In this model, a product gets invented and deployed. Once deployed, the business operations take over and start managing the product and optimizing it.

For the core revenue driver of a business, this works fine. Operations can manage and optimize the product to drive more revenue.

But new products suffer from a lack of resources. 90% of any company’s resources tend to be tied up in operations, leaving only 10% to help invent, deploy and then manage & optimize the product until it reaches scale.

This can work, but often doesn’t. The problem lies with the company: it tries to do too much at once. Instead of putting one product into deployment at a time, companies often do 5 or 10 (or upward of 30+ at one company Moore consulted for).

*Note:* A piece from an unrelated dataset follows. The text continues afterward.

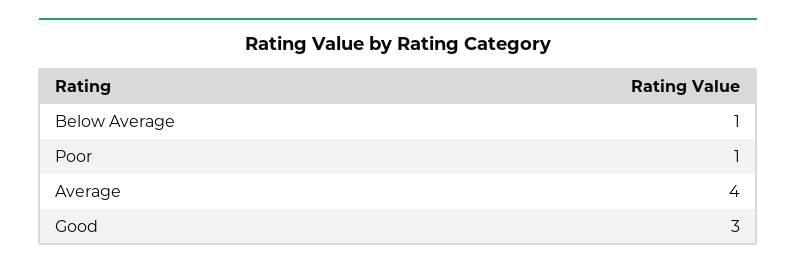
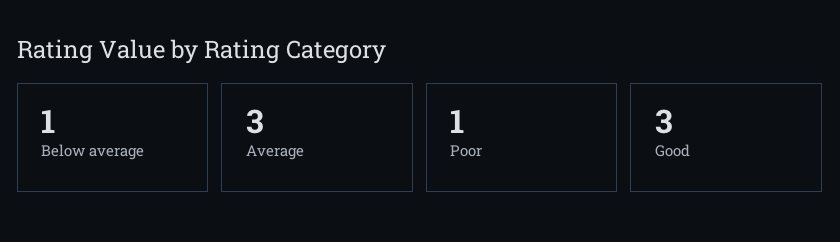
Average: 4 -> 3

So the 10% of resources that could barely handle one new product get divided amongst all the new products, and ultimately fail due to lack of resources.

To solve the problem, focus on one problem at a time. Steve Jobs did a wonderful job of this at Apple. Each new product innovation became the sole focus: when the iPod came out, ads for the iMac nearly disappeared; when the iPhone came out, ads for the iPod disappeared; and so on. In fact, he had the idea for the iPad before the iPhone, but waited until he could focus only on the iPad.

In Conclusion

Talk about an information-packed morning! And I didn’t touch on the panel discussion between Geoffrey Moore, Andy Ory (Founder and CEO of Acme Packet, recently acquired by Oracle), Susan Hunt Stevens  (Founder and CEO, Practically Green), David Husak (Founder and CEO, Plexxi) and Michael Skok (Partner, North Bridge Venture Partners).

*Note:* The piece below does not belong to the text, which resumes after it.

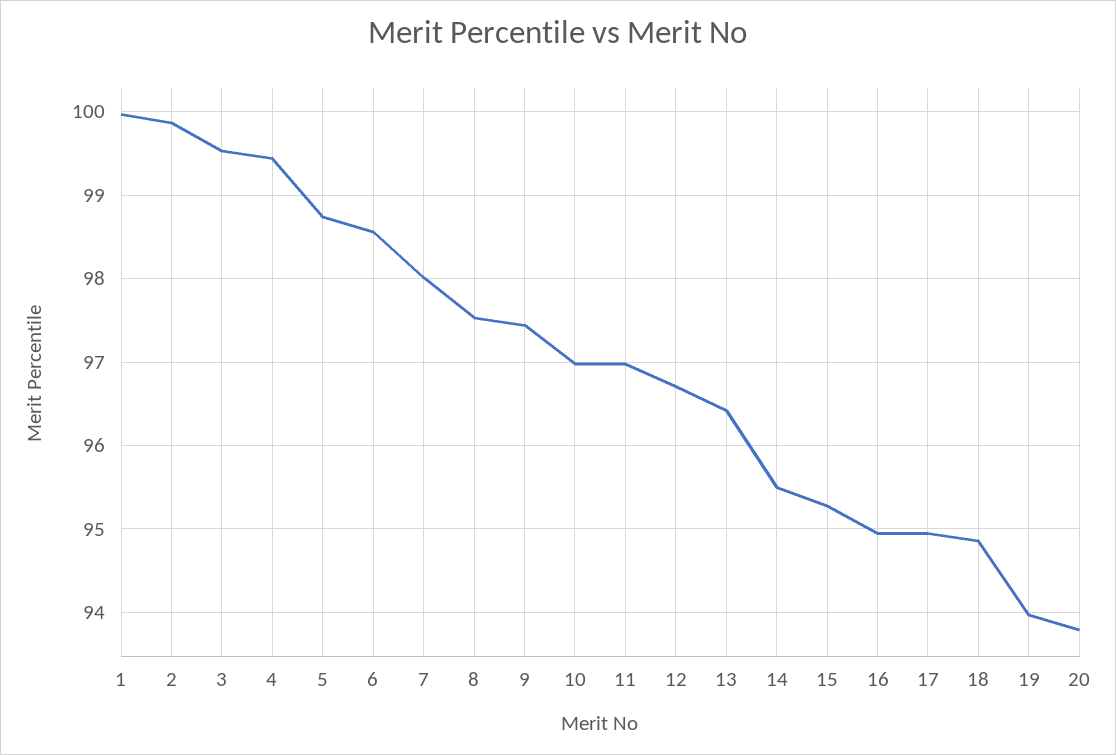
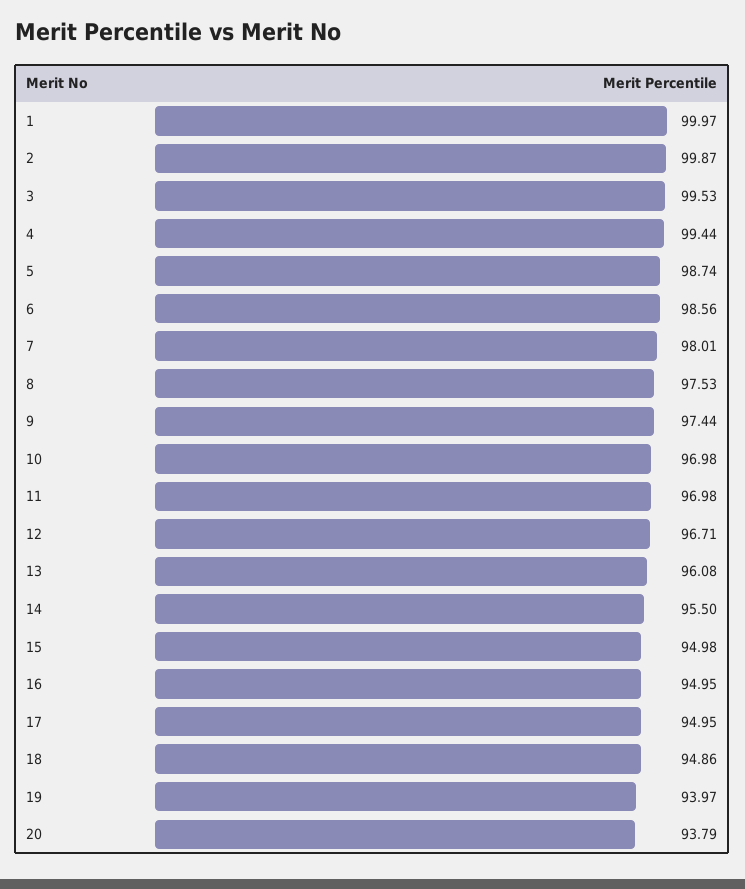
13: 96.4 -> 96.08
15: 95.3 -> 94.98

All of Geoffrey Moore’s books have been elevated on my reading list. And I look forward to checking out the new refresh of Crossing the Chasm that he mentioned would be coming out soon with modern day examples.

Hope these notes have been useful. As always, I may have gotten things wrong in my haste to take notes. If you see anything I forgot or messed up, just let me know.

To see slides from the event and read a summary, check out CXO Forum with Geoffrey Moore on the MassTLC blog.

3 comments

  1. Xavier says:

    Crossing the chasm is real, but marketers need to keep their eye on the desires of the buyers rather than their actual behavior (that’s the job of the sales person), what I call the Technology Adoption Doppler Effect (http://storizabautpipol.com/2014/04/25/technology-adoption-doppler-effect/).

  2. Anas Avais says:

    Very instructive book !! There’s a lot to learn from it !!! Wish there were more emphasis on tactics and strategies in early market as this corresponds to the status of the product i am currently working on. This may have required a book named “Reaching the chasm” !! Hopefully when i read again when i reach the chasm i’ll get more benefits from its secrets !!

  3. trevor says:

    For the early market, check out the Lean Startup methodology. It can help you identify an initial market.

    It’s a bit outdated, but you can read my post Resources to Learn About Lean Startup as a starting point.